Instructions for the task – Each line of the data must reappear exactly in your answer, with no images included.

The data –

* * * * *

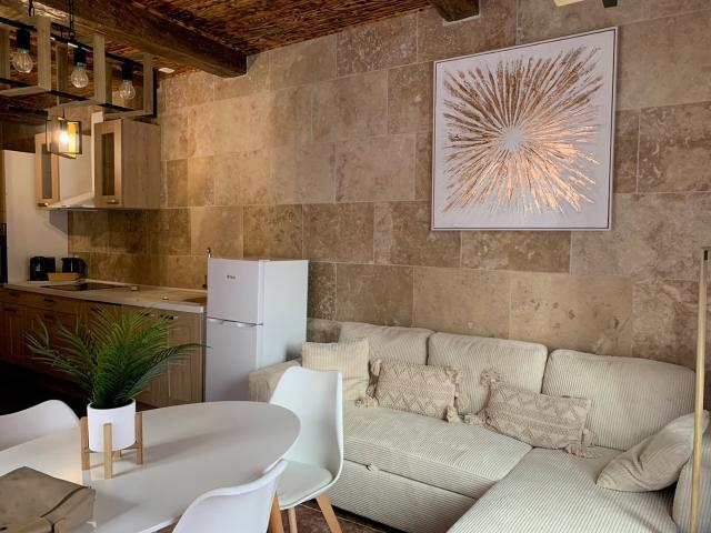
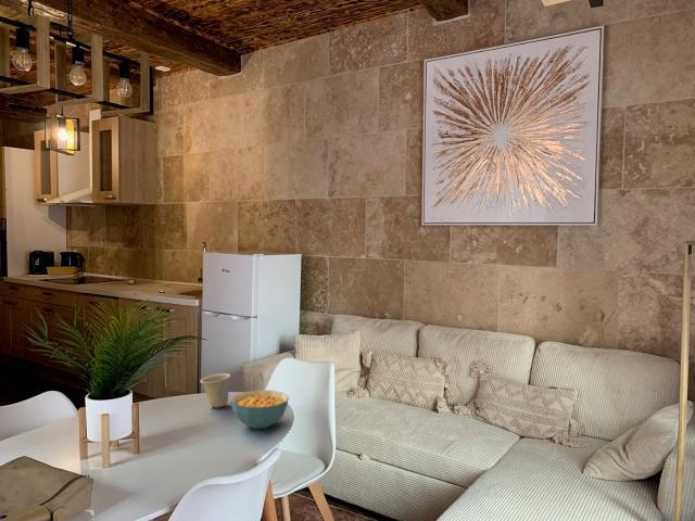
+ cup [199,372,232,408]
+ cereal bowl [230,390,290,430]
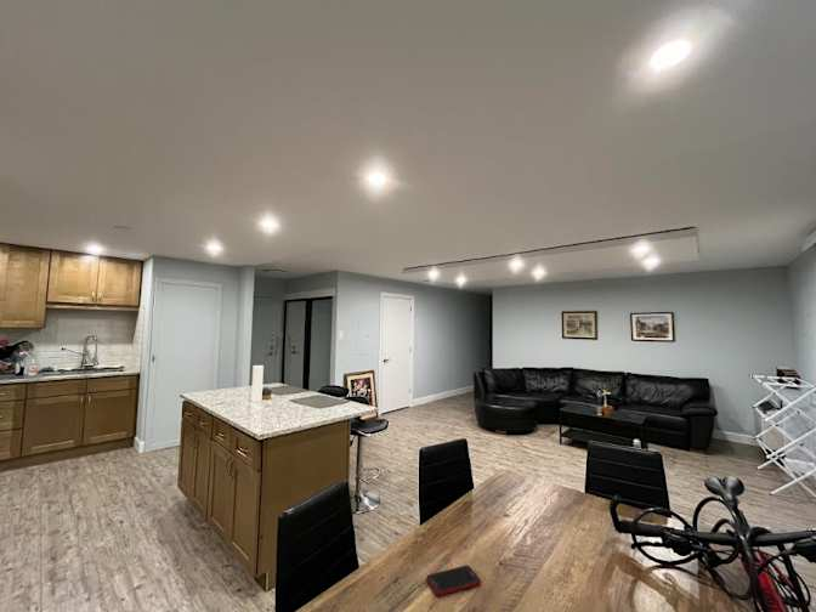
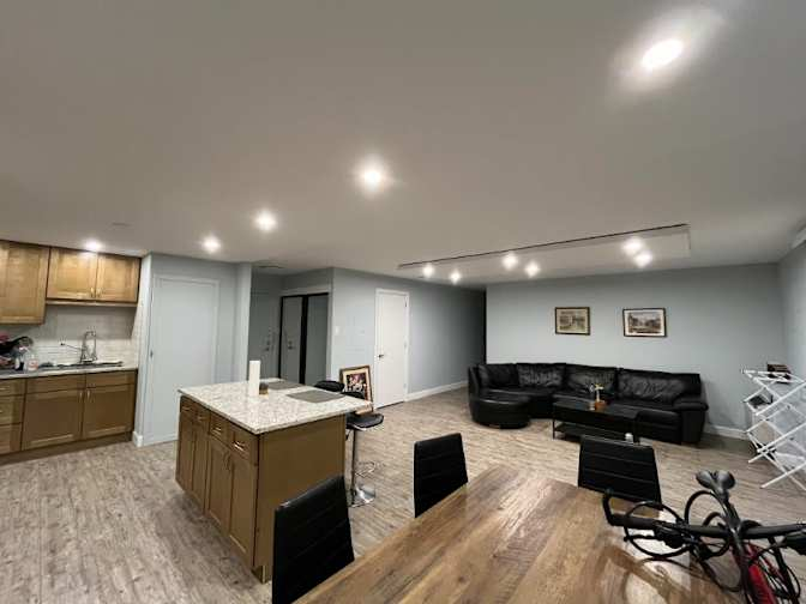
- cell phone [425,565,482,597]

* * * * *

Response area –
+ cup [199,372,232,408]
+ cereal bowl [230,390,290,430]
- cell phone [425,565,482,597]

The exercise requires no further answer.